- Samthar Location in Uttar Pradesh, India Samthar Samthar (India)
- Coordinates: 25°50′N 78°54′E﻿ / ﻿25.84°N 78.90°E
- State: Uttar Pradesh
- District: Jhansi

Population (2001)
- • Total: 20,227

Languages
- • Official: Hindi
- Time zone: UTC+5:30 (IST)
- Vehicle registration: UP
- Website: up.gov.in

= Samthar =

Samthar is a city and a municipal board in Jhansi district in the Indian state of Uttar Pradesh. Historically before independence of India, it was also known as Samshergarh erstwhile capital of Samthar State.

== Demographics ==
As of 2001 census, Samthar had a population of 20,227. Males constitute 53% of the population and females 47%. Samthar has an average literacy rate of 55%, lower than the national average of 59.5%: male literacy is 66%, and female literacy is 43%. In Samthar, 16% of the population is under 6 years of age.

== History ==
Samthar was formerly known as Samshergarh and was capital of the princely state of Samthar State.
The independent state of Samthar was created by king Chandrabhan Singh Judev and his grandson Madan Singh judev.

The founder was Ranjith Singh, who was a diwan of Datia.
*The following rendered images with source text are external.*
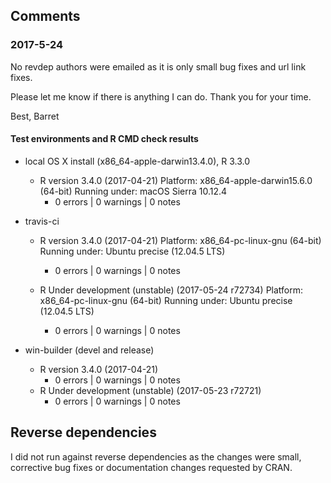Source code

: 
## Comments

### 2017-5-24

No revdep authors were emailed as it is only small bug fixes and url link fixes.

Please let me know if there is anything I can do.  Thank you for your time.

Best,
Barret


#### Test environments and R CMD check results

* local OS X install (x86_64-apple-darwin13.4.0), R 3.3.0
  * R version 3.4.0 (2017-04-21)
    Platform: x86_64-apple-darwin15.6.0 (64-bit)
    Running under: macOS Sierra 10.12.4
    * 0 errors | 0 warnings | 0 notes

* travis-ci
  * R version 3.4.0 (2017-04-21)
    Platform: x86_64-pc-linux-gnu (64-bit)
    Running under: Ubuntu precise (12.04.5 LTS)
    * 0 errors | 0 warnings | 0 notes

  * R Under development (unstable) (2017-05-24 r72734)
    Platform: x86_64-pc-linux-gnu (64-bit)
    Running under: Ubuntu precise (12.04.5 LTS)
    * 0 errors | 0 warnings | 0 notes

* win-builder (devel and release)
  * R version 3.4.0 (2017-04-21)
    * 0 errors | 0 warnings | 0 notes
  * R Under development (unstable) (2017-05-23 r72721)
    * 0 errors | 0 warnings | 0 notes


## Reverse dependencies
I did not run against reverse dependencies as the changes were small, corrective bug fixes or documentation changes requested by CRAN.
In 1817 Samthar was recognized as a state by the British.

They received a sanad of adoption in 1862. In 1884 the state had to cede some territories for the construction of the railways.

Mahraja Chattar Singh Bahadar succeeded the throne in 1865. His great-grandson, Raja Ranjit Singh declared himself as the Raja towards the end of the 18th century.